▶ **Mise en pratique**:
- A) Dans le portrait de Frédéric Lemoine, transformez en liste le paragraphe qui commence par « Inspecteur des finances ». Conservez-en les faits principaux.
- B) Répondez brièvement à ces questions sur le portrait de Frédéric Lemoine :
(i) Dans quel monde ferait-il presque figure de risque-tout ?
(ii) En quelle année devient-il patron exécutif de Wendel ?
(iii) Quel mélange est son credo ?

Dans le monde policé des hauts fonctionnaires "pantoufleurs", Frédéric Lemoine ferait presque figure de risque-tout : l'homme fait tout à l'envers.
Inspecteur des finances, il plaque les ors de la République pour aller diriger un hôpital au Vietnam, puis quitte l'Élysée, où il était secrétaire général adjoint, pour créer sa PME "pour essayer". Enfin, il enchaîne les postes d'administrateurs avant de devenir en 2009 patron exécutif de Wendel.
Frédéric Lemoine assume : "Je n'ai pas de problèmes avec le risque ; je crois qu'il faut savoir ce qu'on peut faire pour être utile". Le mélange des genres "public et privé" est son credo : "Ces mondes s'ignorent trop, leurs méthodes de travail sont trop différentes. Mais ils se rapprochent et tant mieux car l'État est un acteur important de l'économie et il n'y a pas de raison pour qu'il vive dans sa bulle", explique-t-il.

Boîtes englobantes avec points clés:
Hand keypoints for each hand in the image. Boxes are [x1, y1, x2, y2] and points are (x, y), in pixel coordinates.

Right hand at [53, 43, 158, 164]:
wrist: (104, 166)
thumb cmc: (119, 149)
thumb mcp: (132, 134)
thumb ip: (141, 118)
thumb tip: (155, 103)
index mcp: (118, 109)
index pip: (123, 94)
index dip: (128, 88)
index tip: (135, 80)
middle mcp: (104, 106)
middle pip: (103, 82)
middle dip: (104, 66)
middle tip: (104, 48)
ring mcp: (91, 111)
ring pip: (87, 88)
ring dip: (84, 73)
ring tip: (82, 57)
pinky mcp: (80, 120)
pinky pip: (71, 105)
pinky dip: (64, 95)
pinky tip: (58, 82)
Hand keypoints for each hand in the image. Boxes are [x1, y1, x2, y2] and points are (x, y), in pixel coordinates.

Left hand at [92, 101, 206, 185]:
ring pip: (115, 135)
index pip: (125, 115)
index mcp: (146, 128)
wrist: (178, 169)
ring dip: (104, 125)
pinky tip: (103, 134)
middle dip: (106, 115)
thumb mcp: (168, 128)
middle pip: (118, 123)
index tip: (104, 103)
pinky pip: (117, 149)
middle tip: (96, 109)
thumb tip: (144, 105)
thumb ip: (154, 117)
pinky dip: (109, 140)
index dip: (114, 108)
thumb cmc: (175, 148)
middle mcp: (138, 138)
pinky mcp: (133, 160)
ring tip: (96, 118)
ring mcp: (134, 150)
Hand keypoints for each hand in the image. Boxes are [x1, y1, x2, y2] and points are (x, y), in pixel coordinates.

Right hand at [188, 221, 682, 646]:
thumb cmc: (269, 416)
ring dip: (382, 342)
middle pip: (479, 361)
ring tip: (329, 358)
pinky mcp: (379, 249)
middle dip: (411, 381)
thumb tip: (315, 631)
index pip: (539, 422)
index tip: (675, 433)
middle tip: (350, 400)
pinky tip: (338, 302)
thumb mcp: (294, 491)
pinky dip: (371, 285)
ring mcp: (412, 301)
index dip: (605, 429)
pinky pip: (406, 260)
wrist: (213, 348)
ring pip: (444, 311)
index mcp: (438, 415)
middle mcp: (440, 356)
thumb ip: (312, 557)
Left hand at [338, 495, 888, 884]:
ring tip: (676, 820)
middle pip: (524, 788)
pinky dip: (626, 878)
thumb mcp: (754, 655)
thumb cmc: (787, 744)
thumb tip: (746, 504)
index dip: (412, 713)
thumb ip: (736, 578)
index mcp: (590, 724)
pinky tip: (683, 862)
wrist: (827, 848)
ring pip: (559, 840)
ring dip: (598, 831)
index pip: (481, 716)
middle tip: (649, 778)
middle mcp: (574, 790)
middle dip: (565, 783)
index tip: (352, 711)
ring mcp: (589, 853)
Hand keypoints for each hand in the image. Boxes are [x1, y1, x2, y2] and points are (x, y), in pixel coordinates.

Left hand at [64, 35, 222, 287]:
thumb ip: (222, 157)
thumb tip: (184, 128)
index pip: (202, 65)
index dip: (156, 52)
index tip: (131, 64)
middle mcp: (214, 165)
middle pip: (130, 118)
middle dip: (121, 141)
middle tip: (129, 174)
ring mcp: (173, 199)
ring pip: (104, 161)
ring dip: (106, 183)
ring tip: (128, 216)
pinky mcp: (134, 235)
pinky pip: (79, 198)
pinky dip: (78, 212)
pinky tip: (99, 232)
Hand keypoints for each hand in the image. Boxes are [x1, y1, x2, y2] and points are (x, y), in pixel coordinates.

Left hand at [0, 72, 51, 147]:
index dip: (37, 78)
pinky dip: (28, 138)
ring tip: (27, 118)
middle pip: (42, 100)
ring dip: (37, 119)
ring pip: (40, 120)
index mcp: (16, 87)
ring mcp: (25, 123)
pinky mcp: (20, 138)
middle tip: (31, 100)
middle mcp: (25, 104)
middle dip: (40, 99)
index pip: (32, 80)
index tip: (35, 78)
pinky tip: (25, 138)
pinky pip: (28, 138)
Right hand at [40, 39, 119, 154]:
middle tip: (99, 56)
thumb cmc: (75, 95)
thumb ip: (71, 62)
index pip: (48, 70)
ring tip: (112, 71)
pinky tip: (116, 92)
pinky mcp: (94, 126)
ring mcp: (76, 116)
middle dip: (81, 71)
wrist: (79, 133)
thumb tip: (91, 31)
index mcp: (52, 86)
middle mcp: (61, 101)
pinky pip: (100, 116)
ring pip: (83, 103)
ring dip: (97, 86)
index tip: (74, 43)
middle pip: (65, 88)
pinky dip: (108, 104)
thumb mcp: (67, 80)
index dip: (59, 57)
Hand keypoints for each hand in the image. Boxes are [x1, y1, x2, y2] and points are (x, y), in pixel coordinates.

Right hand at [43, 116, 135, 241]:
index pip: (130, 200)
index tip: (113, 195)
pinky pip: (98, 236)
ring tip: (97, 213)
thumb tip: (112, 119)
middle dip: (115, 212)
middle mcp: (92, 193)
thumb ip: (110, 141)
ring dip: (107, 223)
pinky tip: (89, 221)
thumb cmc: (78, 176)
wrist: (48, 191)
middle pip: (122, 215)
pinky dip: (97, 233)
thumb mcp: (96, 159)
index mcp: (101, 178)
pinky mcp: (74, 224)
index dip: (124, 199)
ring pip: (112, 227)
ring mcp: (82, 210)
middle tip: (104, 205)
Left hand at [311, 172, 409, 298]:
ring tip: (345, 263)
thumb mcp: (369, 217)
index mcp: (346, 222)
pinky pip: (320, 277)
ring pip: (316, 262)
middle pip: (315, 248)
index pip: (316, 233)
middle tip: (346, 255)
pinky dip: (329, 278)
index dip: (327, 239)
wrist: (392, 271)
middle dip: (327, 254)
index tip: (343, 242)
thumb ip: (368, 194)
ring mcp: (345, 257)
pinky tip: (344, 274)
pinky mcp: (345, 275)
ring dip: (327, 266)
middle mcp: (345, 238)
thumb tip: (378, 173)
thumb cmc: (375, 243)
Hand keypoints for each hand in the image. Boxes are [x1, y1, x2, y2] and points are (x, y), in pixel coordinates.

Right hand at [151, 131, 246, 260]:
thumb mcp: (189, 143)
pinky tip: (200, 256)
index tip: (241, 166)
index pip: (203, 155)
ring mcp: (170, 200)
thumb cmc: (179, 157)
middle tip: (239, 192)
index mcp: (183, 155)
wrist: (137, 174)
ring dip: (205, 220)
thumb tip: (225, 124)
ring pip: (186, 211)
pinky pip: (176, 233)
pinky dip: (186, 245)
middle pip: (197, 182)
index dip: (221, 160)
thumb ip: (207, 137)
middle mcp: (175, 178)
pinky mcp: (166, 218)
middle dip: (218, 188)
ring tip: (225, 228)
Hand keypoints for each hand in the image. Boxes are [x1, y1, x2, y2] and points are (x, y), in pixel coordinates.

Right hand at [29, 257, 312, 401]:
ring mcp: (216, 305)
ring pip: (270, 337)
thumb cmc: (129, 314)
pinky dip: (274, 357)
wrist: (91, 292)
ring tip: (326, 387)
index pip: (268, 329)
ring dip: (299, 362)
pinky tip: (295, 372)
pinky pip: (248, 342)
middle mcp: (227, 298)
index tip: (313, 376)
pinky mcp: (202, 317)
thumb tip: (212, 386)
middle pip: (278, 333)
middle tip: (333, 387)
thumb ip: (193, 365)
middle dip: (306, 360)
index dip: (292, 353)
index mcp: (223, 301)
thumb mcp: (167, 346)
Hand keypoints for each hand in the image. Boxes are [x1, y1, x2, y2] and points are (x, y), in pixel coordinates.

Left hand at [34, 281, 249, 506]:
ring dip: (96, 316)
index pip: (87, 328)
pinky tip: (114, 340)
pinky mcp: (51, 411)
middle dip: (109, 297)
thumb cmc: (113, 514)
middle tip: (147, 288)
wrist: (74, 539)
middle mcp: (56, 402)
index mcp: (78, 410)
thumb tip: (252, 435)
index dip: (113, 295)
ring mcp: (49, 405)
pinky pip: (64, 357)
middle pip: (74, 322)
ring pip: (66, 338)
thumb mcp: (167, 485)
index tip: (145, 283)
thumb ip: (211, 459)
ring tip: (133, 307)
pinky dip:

▶ **Corrigés**:
- A)
- Inspecteur des finances, il quitte les ors de la République pour diriger un hôpital au Vietnam.
- Il quitte l'Élysée, où il était secrétaire général adjoint, pour créer sa PME.
- Il enchaîne les postes d'administrateur.
- En 2009, il devient patron exécutif de Wendel.

- B)
(i) Le monde policé des hauts fonctionnaires « pantoufleurs ».
(ii) En 2009.
(iii) Le mélange des genres « public et privé ».